When he finally comes to my exam room, he looks at me for half a second and says, “Uh-uh. No. You have the measles. Up. Out. I can’t have you in here.”

“What?” My mom’s voice is shocked. High. “It’s a rash. She couldn’t have measles.”

“It’s the measles.”

“How? Nobody gets the measles anymore.”

“Not true,” he says. “Has she been immunized for the measles? An MMR shot?”

“Well.” She tangles the thick strap of her recycled fabric purse in her hands. “Not exactly.”

“What does that mean?”

“She hasn’t been vaccinated.”

“For anything?”

“That’s correct.”

“Why? Does she have a special medical condition?”

“I don’t have to explain to you why I haven’t had my child vaccinated.”

“Well, explain it to her,” he says, tipping his clipboard at me. “Because she’s the one sitting here with a case of the measles.
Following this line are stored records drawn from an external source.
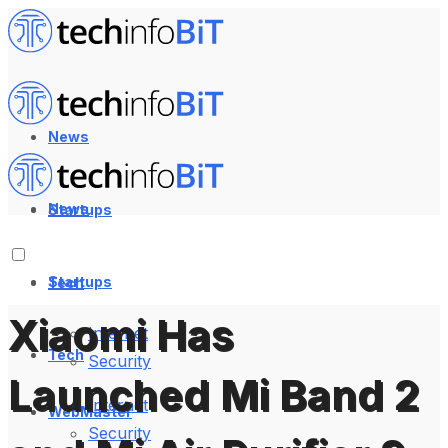
News
News
Startups
Startups
Tech
Xiaomi Has
Internet
Tech
Security
Launched Mi Band 2
Internet
WebMaster
Security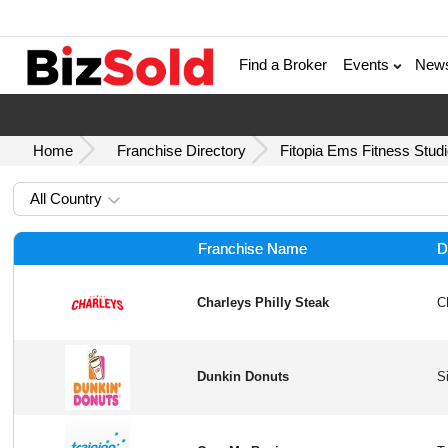
Find a Broker
Events
New
Home
Franchise Directory
Fitopia Ems Fitness Stud
All Country
Franchise Name
D
Charleys Philly Steak
Dunkin Donuts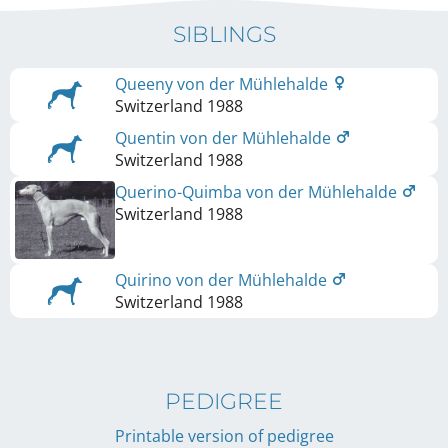
SIBLINGS
Queeny von der Mühlehalde
Switzerland
1988
Quentin von der Mühlehalde
Switzerland
1988
Querino-Quimba von der Mühlehalde
Switzerland
1988
Quirino von der Mühlehalde
Switzerland
1988
PEDIGREE
Printable version of pedigree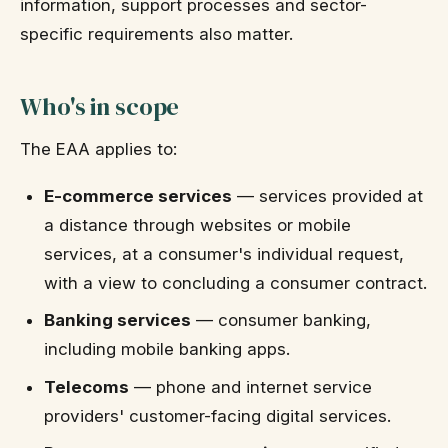
information, support processes and sector-
specific requirements also matter.
Who's in scope
The EAA applies to:
E-commerce services
— services provided at
a distance through websites or mobile
services, at a consumer's individual request,
with a view to concluding a consumer contract.
Banking services
— consumer banking,
including mobile banking apps.
Telecoms
— phone and internet service
providers' customer-facing digital services.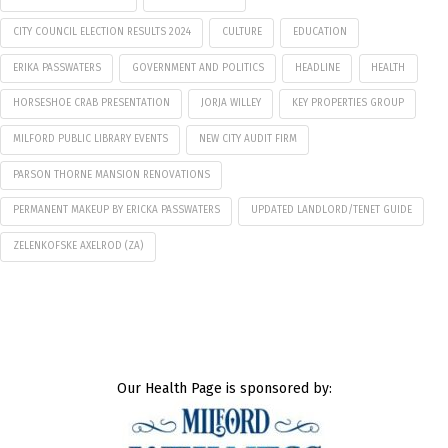
CITY COUNCIL ELECTION RESULTS 2024
CULTURE
EDUCATION
ERIKA PASSWATERS
GOVERNMENT AND POLITICS
HEADLINE
HEALTH
HORSESHOE CRAB PRESENTATION
JORJA WILLEY
KEY PROPERTIES GROUP
MILFORD PUBLIC LIBRARY EVENTS
NEW CITY AUDIT FIRM
PARSON THORNE MANSION RENOVATIONS
PERMANENT MAKEUP BY ERICKA PASSWATERS
UPDATED LANDLORD/TENET GUIDE
ZELENKOFSKE AXELROD (ZA)
Our Health Page is sponsored by: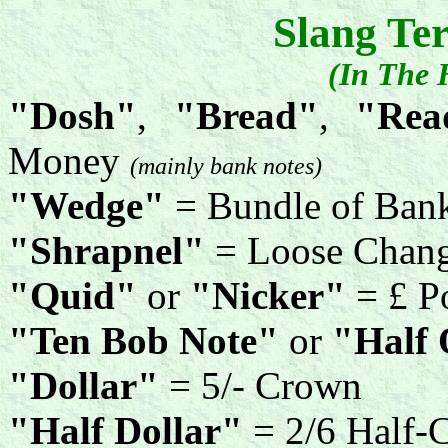
Slang Te
(In The 
"Dosh"
,
"Bread"
,
"Read
Money
(mainly bank notes)
"Wedge"
= Bundle of Ban
"Shrapnel"
= Loose Chan
"Quid"
or
"Nicker"
= £ P
"Ten Bob Note"
or
"Half
"Dollar"
= 5/- Crown
"Half Dollar"
= 2/6 Half-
You need to make sure you get her proper medical attention, but I’m not equipped to give it to you here.”

“But, but—” My mom’s flustered in a way I’ve never seen before.

The doctor turns to me. “You have to go. I can’t have you shedding measles in my office. I have babies with compromised immune systems coming in. Chemo patients arriving with complications. It’s not safe for them.”

“What are we supposed to do?” my mom shouts loud enough for the people in the waiting room to hear. “You’re a medical professional! We are here for treatment. You can’t refuse us service!”

“I can if it puts everyone else in my office at risk. You need to go somewhere with a more structured protocol in place. I can let the hospital ER know you’re on the way.”

“Let’s go, Mom.” I grab my hoodie. I’m so cold. I pull it over my head as the doctor keeps lecturing my mom. He’s saying all kinds of things about why she didn’t recognize the measles and how we’ve exposed everyone at this clinic. I cringe as I listen.

“You have some nerve,” my mom says.

I pull on her sleeve like a three-year-old, but she wiggles free. My hands fall back to my sides and I drag my feet out of the exam room, down the hallway, and back through the waiting room. In the fog of my fevered mind, I can still hear her arguing with the doctor.

Come on, Mom.

He wants us to leave.

He thinks I should be vaccinated.

He says I’m highly contagious.

People swarm in a hazy cloud in my head. My brother. My sister. Mary at her fruit and veggie stand. Everyone I sold herbs and oils to on Monday. Was I sick then? Like contagious sick? Because I touched a lot of money that I handed back to other people. And I touched almost every tomato in Mary’s bin. And now I’ve breathed and coughed and sneezed all over every person in this waiting room. I push through the door to the outside air. I don’t know if it’s the fever that makes me want to crawl out of my skin or the thought of exposing someone else to this. I keep hearing the doctor’s words. It’s not safe for them. Meaning I’m not safe.

A guy my dad’s age, wearing a neck brace, comes to the door. He holds it open for me, thinking I’m going in. I stand there. And then I hear the nurse.

“I regret to inform all of you that you have been exposed to the measles virus,” she says. “If any of you haven’t been immunized or have never had the measles, I need you to let me know immediately.”

The elderly woman who had been studying me earlier stands up. Points at me. “I knew it!” she shouts.

Inside, the room becomes a flurry of activity. Chatter erupts. Voices rise. Yes, people have been vaccinated, but they’re wondering if they’re totally immune as the nurse does her best to calm them. The man in the neck brace turns right around and walks back down the sidewalk.

I make a move to go inside again. I want to apologize. But then I don’t. They already know it’s me. That’s bad enough.